**INSTRUCTION:**
A line qualifies if it holds the string "background". Copy every qualifying line from the records.

Front-end code edit data
****************
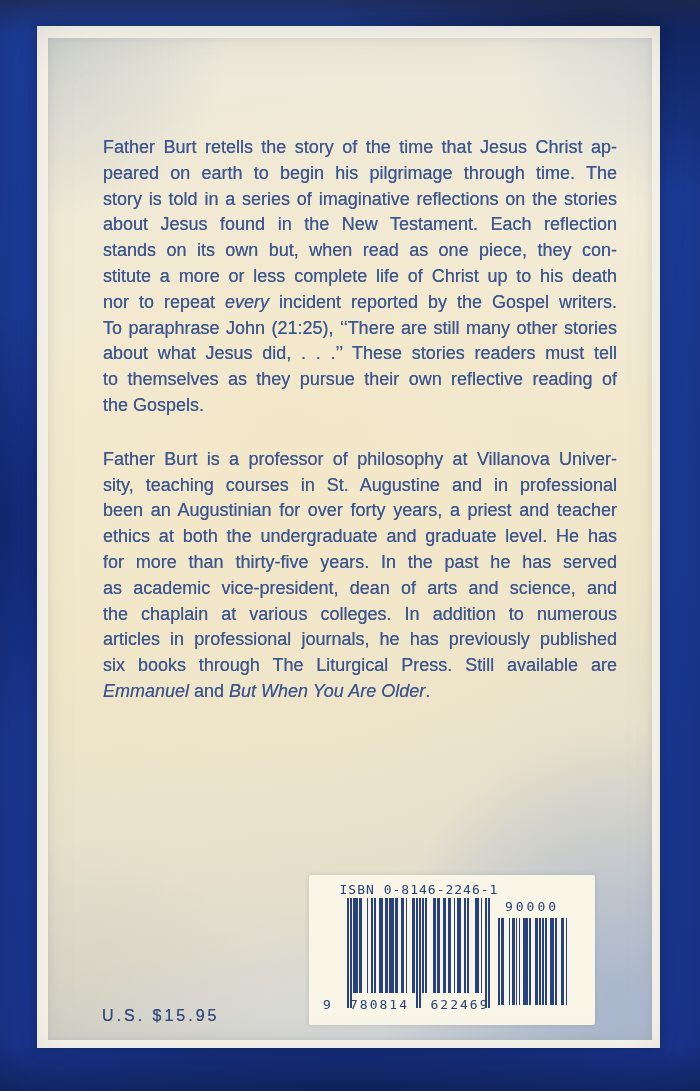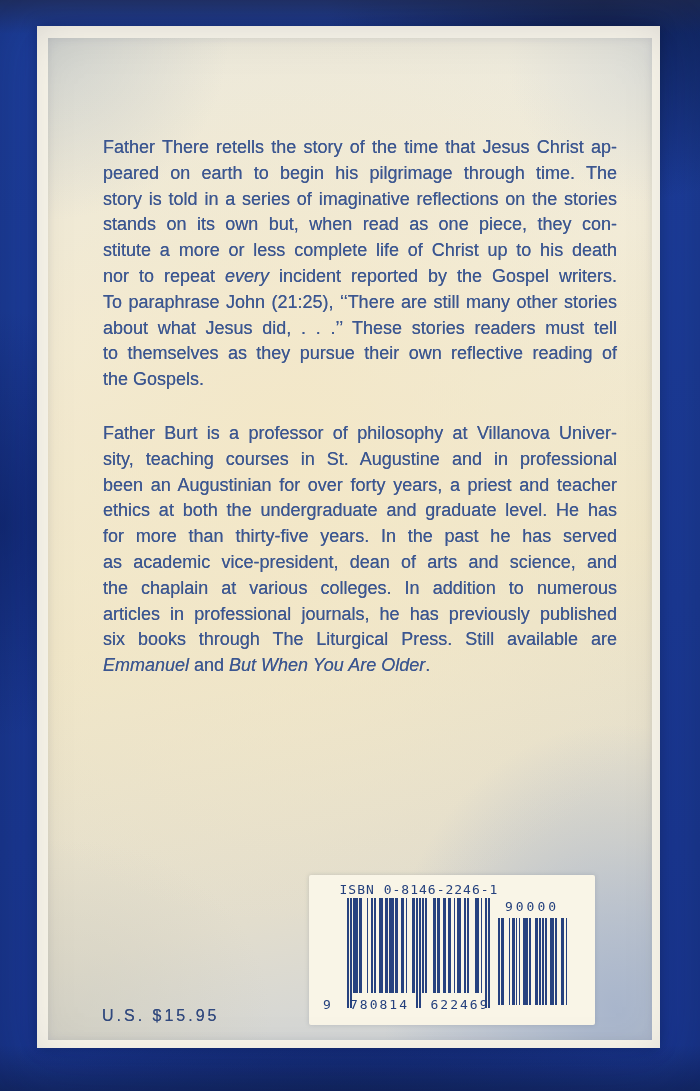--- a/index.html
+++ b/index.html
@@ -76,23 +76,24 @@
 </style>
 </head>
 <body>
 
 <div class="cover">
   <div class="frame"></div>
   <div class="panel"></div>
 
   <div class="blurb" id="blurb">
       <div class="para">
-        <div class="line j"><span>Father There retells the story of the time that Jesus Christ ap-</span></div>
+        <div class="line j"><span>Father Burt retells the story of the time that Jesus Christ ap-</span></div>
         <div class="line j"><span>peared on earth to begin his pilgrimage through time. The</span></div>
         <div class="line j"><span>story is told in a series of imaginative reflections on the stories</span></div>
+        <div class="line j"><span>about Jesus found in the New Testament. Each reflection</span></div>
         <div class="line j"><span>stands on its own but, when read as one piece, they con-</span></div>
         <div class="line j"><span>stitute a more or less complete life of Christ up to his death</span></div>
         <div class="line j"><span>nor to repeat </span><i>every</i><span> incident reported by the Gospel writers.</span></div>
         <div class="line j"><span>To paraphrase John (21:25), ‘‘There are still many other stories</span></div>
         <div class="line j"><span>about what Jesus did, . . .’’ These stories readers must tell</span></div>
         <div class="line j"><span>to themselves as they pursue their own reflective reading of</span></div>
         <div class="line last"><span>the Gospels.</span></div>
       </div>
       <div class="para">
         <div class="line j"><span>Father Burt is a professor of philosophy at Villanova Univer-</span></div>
****************
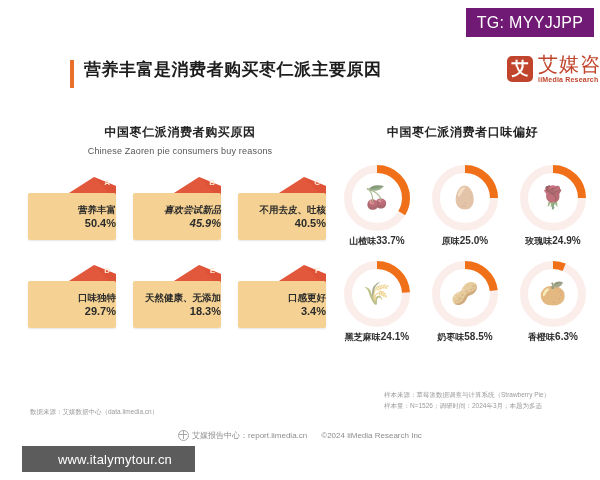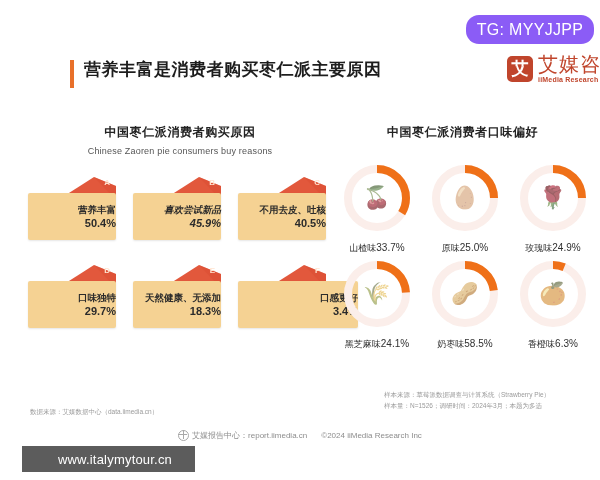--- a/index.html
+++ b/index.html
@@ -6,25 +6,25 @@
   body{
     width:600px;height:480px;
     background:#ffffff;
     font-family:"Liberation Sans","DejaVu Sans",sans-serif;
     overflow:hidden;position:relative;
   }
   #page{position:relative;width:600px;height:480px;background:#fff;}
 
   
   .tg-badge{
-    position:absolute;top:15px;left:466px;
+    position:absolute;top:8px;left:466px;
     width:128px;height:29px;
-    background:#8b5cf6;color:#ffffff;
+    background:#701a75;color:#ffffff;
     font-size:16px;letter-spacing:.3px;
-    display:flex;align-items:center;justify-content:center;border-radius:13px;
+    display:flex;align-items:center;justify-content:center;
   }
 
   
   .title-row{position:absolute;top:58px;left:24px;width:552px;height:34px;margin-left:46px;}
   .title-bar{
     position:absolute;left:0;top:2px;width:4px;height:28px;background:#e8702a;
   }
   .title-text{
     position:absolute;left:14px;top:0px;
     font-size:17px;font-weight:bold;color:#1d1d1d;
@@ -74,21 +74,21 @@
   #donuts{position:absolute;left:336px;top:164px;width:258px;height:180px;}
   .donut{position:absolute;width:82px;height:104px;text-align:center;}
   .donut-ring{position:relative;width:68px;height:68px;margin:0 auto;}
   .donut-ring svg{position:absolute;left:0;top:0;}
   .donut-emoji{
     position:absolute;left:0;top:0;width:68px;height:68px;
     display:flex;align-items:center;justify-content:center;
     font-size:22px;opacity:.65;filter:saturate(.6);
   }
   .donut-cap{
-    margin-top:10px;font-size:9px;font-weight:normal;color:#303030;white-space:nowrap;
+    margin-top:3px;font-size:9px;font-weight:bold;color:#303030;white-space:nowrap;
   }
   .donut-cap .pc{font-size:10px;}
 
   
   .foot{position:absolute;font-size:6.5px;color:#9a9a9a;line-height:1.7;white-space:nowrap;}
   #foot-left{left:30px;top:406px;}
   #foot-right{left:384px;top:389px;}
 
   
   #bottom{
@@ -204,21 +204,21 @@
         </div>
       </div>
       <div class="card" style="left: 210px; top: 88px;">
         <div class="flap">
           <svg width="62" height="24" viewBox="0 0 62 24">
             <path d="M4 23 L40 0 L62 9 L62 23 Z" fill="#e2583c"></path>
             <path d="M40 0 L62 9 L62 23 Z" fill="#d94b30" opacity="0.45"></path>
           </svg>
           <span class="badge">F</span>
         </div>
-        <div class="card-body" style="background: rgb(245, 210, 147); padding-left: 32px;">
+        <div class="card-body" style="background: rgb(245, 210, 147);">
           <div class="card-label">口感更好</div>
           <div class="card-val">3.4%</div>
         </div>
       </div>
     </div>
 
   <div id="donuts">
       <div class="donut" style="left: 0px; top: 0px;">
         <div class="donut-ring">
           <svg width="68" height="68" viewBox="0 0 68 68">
****************
**SOLUTION:**
     background:#ffffff;
   #page{position:relative;width:600px;height:480px;background:#fff;}
-    background:#8b5cf6;color:#ffffff;
+    background:#701a75;color:#ffffff;
     position:absolute;left:0;top:2px;width:4px;height:28px;background:#e8702a;
-        <div class="card-body" style="background: rgb(245, 210, 147); padding-left: 32px;">
+        <div class="card-body" style="background: rgb(245, 210, 147);">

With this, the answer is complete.